Exactly. Which is why most of them are owned by companies (almost 1/3 by a
single one: Marblegate Asset Management), not by plucky immigrants pulling
themselves by their bootstraps. Those are the ones renting the medallions and
not saving anything close to $1M even in 20 years. The average income of a NYC
taxi driver in '93 (so long before Uber and such changed the market) was
$19k/year!

Sure, in some markets the city occasionally issued some medallions for lower
prices, but how is a lottery earning something through gumption? It's
literally blind luck!

> 20 or 30 years driving 70+ hours a week? And they're an immigrant just
> trying to live the American dream?

How can we be criticizing Uber for exploiting their workers, while promoting
working 70+ hours a week? How is that not exploitative?

------
m4r35n357
Piece work bad.

------
jawns
Uber is arguing that there are two tiers of workers, with disparate levels of
labor protections, and that there should be a third tier in the middle.

Let's say that employees are protected at Tier 1 and independent contractors
are protected at Tier 3. Uber proposed a new category of worker with
protections at Tier 2, and it claims its workers fit in that category.

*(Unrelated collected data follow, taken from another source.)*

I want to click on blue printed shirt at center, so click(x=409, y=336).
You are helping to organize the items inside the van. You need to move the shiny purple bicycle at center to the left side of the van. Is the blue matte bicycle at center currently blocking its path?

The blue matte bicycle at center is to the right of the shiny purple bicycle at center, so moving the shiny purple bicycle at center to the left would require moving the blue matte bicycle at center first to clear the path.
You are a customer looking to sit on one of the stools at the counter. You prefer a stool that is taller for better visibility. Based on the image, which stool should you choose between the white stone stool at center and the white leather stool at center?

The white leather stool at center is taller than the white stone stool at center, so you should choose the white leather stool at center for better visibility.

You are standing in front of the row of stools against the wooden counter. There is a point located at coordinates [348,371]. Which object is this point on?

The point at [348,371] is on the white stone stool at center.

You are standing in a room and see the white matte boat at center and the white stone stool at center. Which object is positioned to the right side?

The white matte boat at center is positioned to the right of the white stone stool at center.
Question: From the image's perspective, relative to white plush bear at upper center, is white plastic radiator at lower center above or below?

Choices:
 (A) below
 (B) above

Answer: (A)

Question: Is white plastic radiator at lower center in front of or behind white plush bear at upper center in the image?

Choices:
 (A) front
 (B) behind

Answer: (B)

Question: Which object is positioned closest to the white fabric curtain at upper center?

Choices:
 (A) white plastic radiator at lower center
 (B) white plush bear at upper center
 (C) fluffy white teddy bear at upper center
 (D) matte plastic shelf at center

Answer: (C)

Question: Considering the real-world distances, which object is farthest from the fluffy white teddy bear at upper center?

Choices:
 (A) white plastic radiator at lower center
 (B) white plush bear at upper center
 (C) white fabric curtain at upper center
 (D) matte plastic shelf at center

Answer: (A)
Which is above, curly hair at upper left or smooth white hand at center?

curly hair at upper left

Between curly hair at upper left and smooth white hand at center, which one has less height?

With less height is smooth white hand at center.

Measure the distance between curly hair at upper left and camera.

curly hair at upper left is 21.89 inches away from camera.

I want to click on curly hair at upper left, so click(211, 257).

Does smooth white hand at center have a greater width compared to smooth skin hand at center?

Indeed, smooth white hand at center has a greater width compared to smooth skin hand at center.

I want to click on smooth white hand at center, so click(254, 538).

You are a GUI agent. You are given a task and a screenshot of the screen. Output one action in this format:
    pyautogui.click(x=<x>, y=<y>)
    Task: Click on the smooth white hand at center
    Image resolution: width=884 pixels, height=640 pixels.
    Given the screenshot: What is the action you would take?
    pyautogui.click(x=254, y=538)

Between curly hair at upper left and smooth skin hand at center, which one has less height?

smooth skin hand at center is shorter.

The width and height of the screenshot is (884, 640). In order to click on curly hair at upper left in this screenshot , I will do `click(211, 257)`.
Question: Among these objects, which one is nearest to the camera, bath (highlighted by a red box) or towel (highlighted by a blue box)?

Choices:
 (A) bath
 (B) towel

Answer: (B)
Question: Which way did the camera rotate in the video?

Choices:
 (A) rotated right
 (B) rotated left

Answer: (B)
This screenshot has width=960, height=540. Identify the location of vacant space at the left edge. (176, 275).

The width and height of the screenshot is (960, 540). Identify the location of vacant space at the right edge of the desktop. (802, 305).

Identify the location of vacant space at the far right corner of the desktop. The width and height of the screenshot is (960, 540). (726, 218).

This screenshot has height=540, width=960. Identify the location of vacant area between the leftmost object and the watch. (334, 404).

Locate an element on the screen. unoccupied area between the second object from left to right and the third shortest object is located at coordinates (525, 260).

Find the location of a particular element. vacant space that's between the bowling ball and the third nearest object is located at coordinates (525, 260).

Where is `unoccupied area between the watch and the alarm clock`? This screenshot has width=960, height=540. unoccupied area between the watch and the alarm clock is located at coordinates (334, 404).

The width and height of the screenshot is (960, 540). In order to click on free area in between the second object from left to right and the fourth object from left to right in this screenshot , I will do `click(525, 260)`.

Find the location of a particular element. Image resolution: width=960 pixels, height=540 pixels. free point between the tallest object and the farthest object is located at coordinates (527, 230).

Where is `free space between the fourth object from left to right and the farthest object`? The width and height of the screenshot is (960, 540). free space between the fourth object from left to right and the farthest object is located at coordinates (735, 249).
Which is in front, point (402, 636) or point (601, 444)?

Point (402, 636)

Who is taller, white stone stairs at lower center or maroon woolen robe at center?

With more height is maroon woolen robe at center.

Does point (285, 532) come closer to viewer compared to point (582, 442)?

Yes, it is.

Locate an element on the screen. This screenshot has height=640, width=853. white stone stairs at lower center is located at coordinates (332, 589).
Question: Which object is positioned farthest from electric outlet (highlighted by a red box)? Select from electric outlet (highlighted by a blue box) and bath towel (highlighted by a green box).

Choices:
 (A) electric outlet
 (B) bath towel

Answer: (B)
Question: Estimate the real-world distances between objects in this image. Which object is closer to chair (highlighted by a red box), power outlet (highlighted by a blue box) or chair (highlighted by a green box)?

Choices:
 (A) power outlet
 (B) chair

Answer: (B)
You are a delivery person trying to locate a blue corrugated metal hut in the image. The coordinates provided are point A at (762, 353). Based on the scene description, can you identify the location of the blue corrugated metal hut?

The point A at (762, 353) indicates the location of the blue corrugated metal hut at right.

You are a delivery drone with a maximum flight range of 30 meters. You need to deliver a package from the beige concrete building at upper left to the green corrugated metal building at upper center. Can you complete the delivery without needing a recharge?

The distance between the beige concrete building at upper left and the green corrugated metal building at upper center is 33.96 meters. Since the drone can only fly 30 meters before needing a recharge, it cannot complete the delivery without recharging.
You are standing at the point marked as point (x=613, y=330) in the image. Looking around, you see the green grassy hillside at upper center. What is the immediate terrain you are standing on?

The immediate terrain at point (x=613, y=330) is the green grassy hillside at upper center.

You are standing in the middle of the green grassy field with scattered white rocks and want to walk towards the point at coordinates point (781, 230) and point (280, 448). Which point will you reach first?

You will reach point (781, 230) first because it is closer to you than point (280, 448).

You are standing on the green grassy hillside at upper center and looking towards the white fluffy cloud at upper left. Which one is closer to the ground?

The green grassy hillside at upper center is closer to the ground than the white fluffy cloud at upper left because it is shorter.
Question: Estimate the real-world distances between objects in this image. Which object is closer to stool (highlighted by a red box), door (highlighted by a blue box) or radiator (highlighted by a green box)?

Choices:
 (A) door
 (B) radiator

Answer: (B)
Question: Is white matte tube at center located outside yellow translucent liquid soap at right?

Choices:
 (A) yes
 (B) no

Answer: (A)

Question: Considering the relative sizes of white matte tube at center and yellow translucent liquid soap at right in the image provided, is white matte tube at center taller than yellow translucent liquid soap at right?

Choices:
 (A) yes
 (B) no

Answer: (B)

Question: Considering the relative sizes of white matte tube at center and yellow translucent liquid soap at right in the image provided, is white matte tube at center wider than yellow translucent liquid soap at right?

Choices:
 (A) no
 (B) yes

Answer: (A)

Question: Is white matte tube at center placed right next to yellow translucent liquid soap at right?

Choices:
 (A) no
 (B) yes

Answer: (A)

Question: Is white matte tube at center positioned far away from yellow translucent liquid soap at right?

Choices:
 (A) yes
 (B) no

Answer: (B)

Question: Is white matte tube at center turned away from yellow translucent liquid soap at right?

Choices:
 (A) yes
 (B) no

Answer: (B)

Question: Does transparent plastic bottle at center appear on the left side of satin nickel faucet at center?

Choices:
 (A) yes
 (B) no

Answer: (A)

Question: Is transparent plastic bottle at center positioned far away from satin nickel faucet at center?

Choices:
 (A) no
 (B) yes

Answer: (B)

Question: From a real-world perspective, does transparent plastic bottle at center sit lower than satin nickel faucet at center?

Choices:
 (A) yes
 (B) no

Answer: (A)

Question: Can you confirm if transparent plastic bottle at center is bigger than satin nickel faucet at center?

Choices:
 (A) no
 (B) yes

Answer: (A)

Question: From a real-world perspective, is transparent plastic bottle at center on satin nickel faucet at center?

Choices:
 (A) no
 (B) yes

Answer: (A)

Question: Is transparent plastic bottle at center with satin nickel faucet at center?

I'm fine with the idea of a Tier 2, but I don't think Uber's workers fit in
this category.

Uber claims that there are several things that set its workers apart from
employees, but the chief things are the ability to set their own schedules and
the ability to work for competing companies.

As to the scheduling, there are lots of employees out there who get to
set/request their own schedules; it's just that with ride-sharing gigs, it
happens at a more granular level. But while they are on the clock, they have
very little control over how they get the job done, which is a key
differentiator between employees and ICs.

As to working for competing companies, there are lots of employees out there
who work more than one job; it's just that with ride-sharing gigs, it happens
at a more granular level. But it's not as if any driver is working for Uber
and Lyft _simultaneously_. They don't get paid by both platforms for the same
fare. They can be on-call with both platforms at once, but they're only ever
getting paid for one at a time. They're just going from one part-time job to
another in more rapid intervals than in traditional part-time jobs.

In both cases, the distinction seems more like one of degree than of kind.

What I'd like to see is the creation of a Tier 2, and then phasing out Tier 3,
so that independent contractors get Tier 2 labor protections. But Uber/Lyft's
workers should be Tier 1 from the start, because they're employees.